I'm using the LDA implmentation from Gensim and I wanted to use my estimated LDA model and corpus in the LDAVis tool.
The tutorial of taking a Gensim corpus and lda model is really helpful (linkhttp://nbviewer.ipython.org/github/bmabey/pyLDAvis/blob/master/notebooks/Gensim%20Newsgroup.ipynb#topic=0&lambda=1&term=) but I'm having issues with my implementation.
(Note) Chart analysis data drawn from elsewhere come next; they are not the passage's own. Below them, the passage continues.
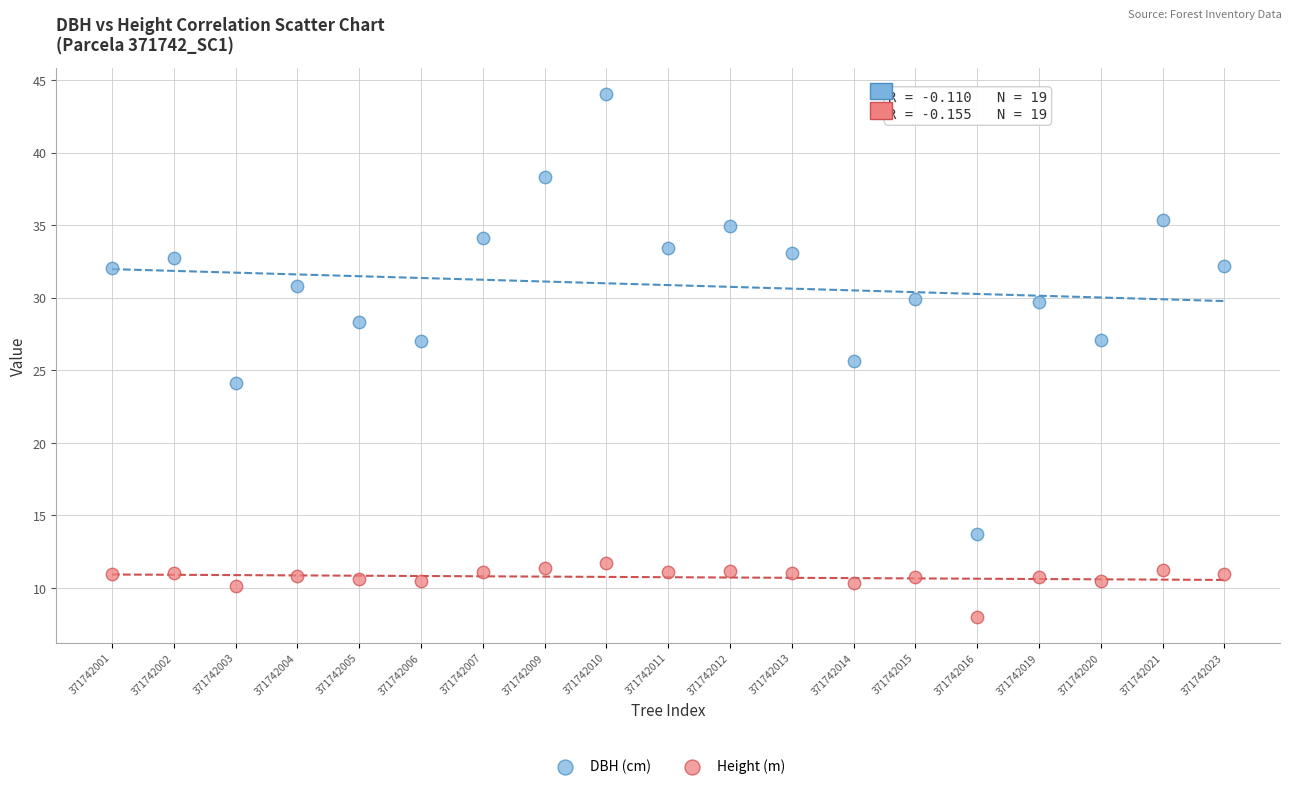

Which series contains the highest Y value?

DBH (cm)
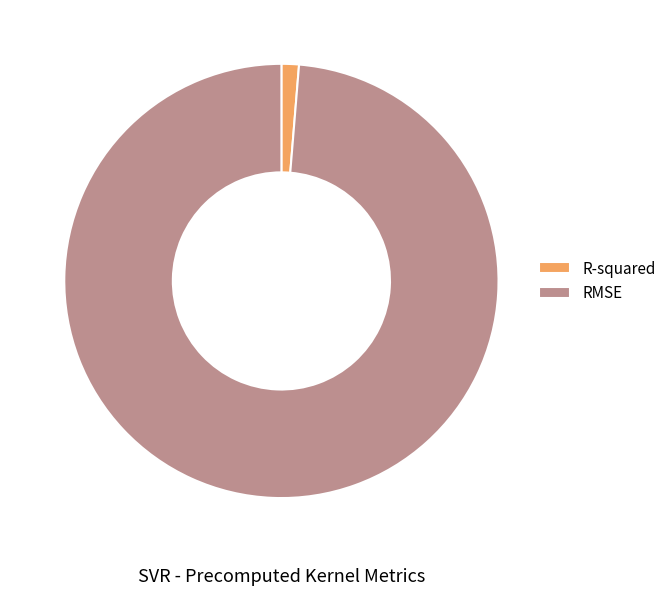

Combined, do R-squared and RMSE account for over 50%?

Yes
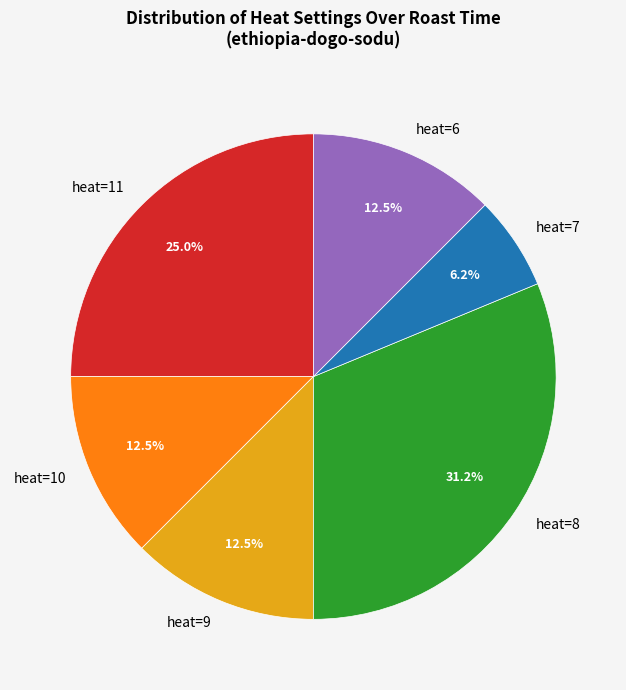

Do heat=8 and heat=9 together represent more than half of the pie?

No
I use the memory friendly implementation of my corpus and dont' store it in memory, which I think may be the root of my problem. Does anyone know how I can implement pyLDAvis.gensim.prepare on a streaming corpus?
When I run:
import pyLDAvis.gensim as gensimvis
vis_data = gensimvis.prepare(ldamodel, mycorpus, mycorpus.dictionary)
Traceback (most recent call last):
File "", line 1, in
vis_data = gensimvis.prepare(ldamod, corpus, corpus.dictionary)File "//anaconda/lib/python2.7/site-packages/pyLDAvis/gensim.py", line 97, in prepare
opts = fp.merge(_extract_data(topic_model, corpus, dictionary, doc_topic_dist), kwargs)File "//anaconda/lib/python2.7/site-packages/pyLDAvis/gensim.py", line 33, in _extract_data
assert doc_lengths.shape[0] == len(corpus), 'Document lengths and corpus have different sizes {} != {}'.format(doc_lengths.shape[0], len(corpus))TypeError: object of type 'MyCorpus' has no len()
Unfortunately PyLdaVis doesn't support streaming corpora yet. You can request this feature in that project's repo https://github.com/bmabey/pyldavis
Regards
Lev